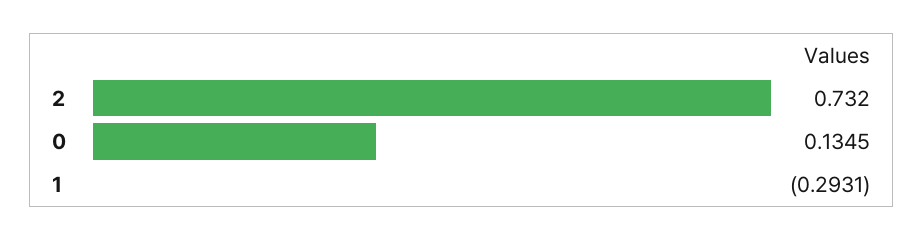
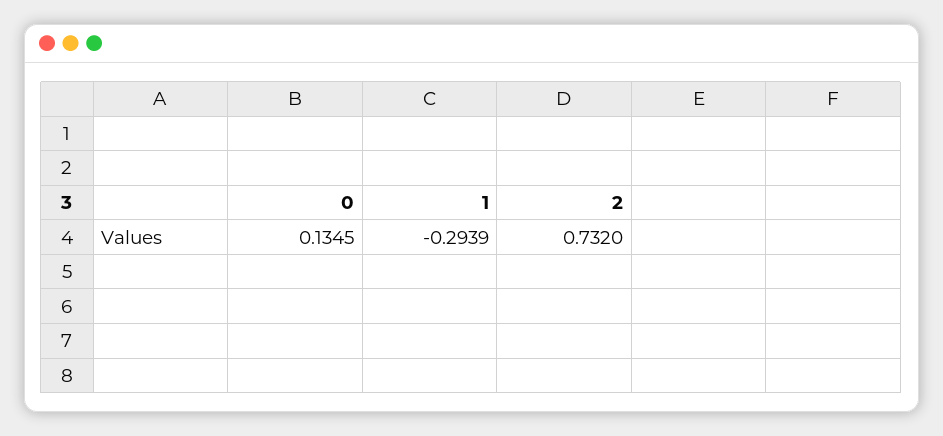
  {
    "2": 0.732,
    "0": 0.1345,
-   "1": -0.2931
+   "1": -0.2939
  }

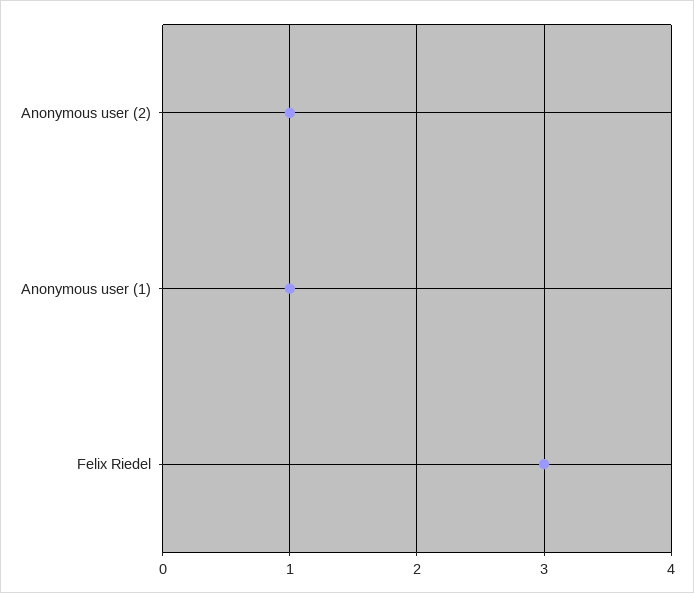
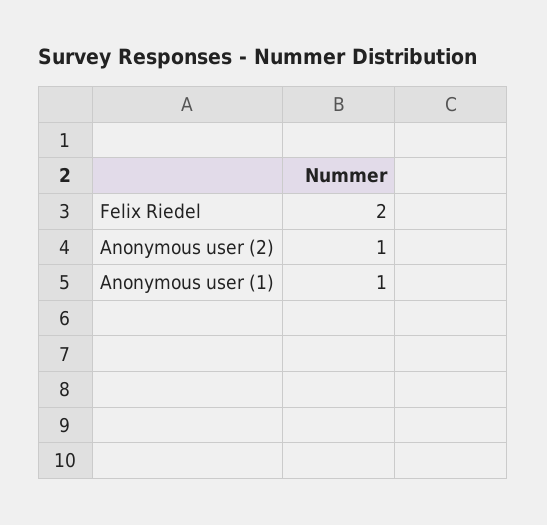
  {
    "Anonymous user (2)": 1,
    "Anonymous user (1)": 1,
-   "Felix Riedel": 3
+   "Felix Riedel": 2
  }

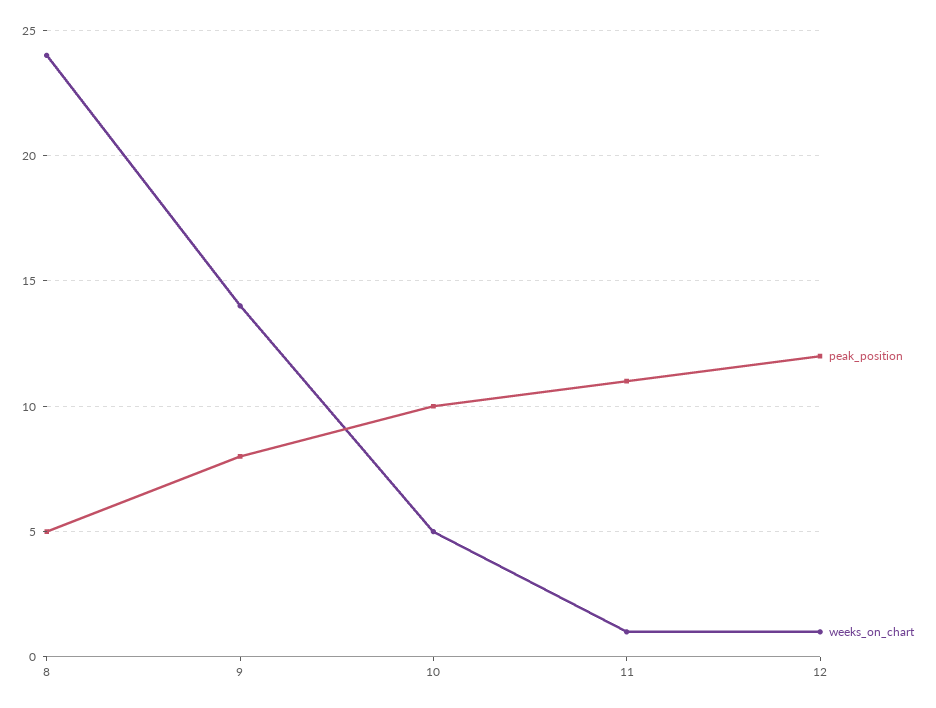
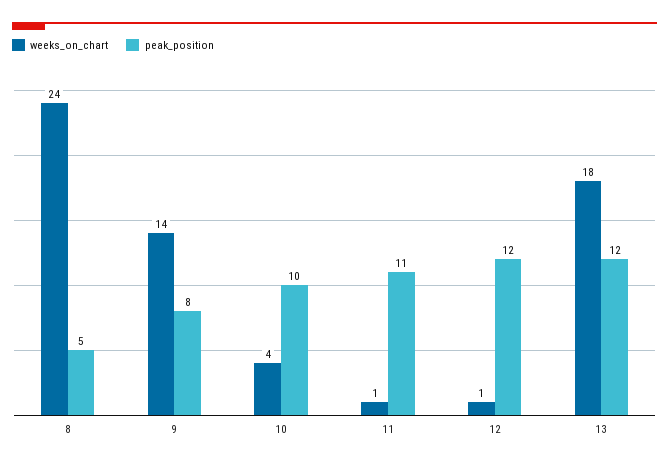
  {
    "peak_position": {
      "8": 5,
      "9": 8,
      "10": 10,
      "11": 11,
-     "12": 12
+     "12": 12,
+     "13": 12
    },
    "weeks_on_chart": {
      "8": 24,
      "9": 14,
-     "10": 5,
+     "10": 4,
      "11": 1,
-     "12": 1
+     "12": 1,
+     "13": 18
    }
  }

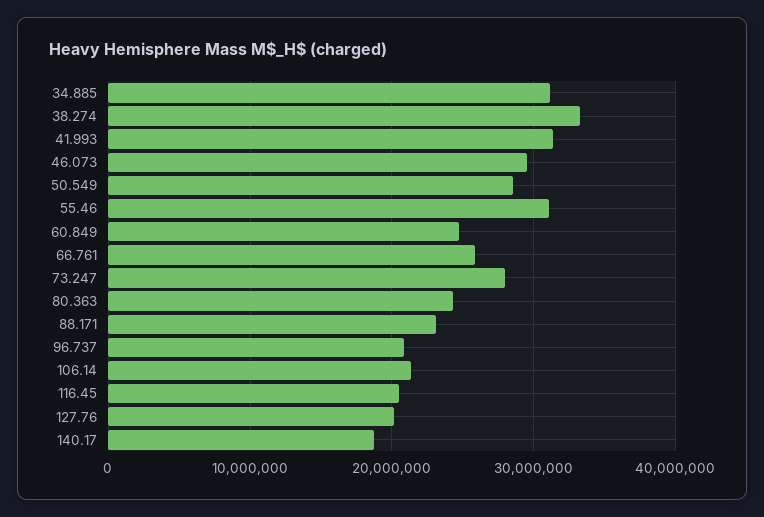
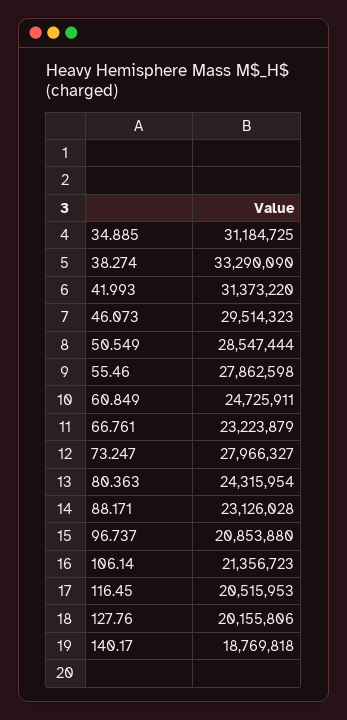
  {
    "34.885": 31184725,
    "38.274": 33290090,
    "41.993": 31373220,
    "46.073": 29514323,
    "50.549": 28547444,
-   "55.46": 31000000,
+   "55.46": 27862598,
    "60.849": 24725911,
-   "66.761": 26000000,
+   "66.761": 23223879,
    "73.247": 27966327,
    "80.363": 24315954,
    "88.171": 23126028,
    "96.737": 20853880,
    "106.14": 21356723,
    "116.45": 20515953,
    "127.76": 20155806,
    "140.17": 18769818
  }

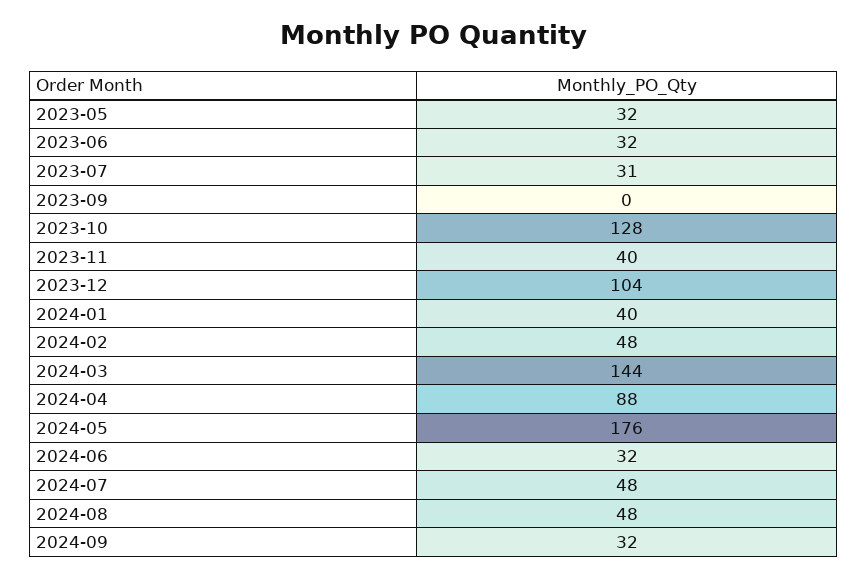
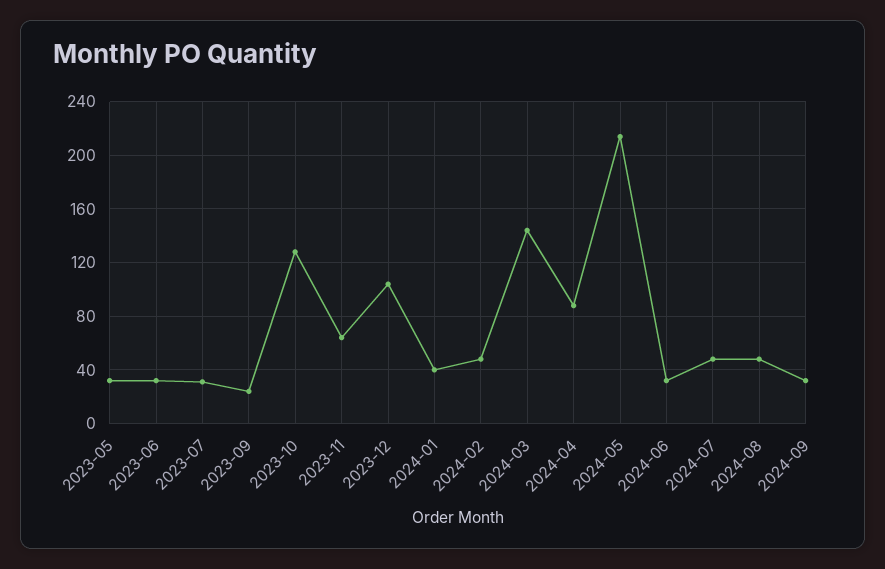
  {
    "2023-05": 32,
    "2023-06": 32,
    "2023-07": 31,
-   "2023-09": 0,
+   "2023-09": 25,
    "2023-10": 128,
-   "2023-11": 40,
+   "2023-11": 65,
    "2023-12": 104,
    "2024-01": 40,
    "2024-02": 48,
    "2024-03": 144,
    "2024-04": 88,
-   "2024-05": 176,
+   "2024-05": 215,
    "2024-06": 32,
    "2024-07": 48,
    "2024-08": 48,
    "2024-09": 32
  }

----------------

**WHAT THE TASK ASKS**
In the lines above, find each one with "user" and list it.

**TASK RESULT**
    "Anonymous user (2)": 1,
    "Anonymous user (1)": 1,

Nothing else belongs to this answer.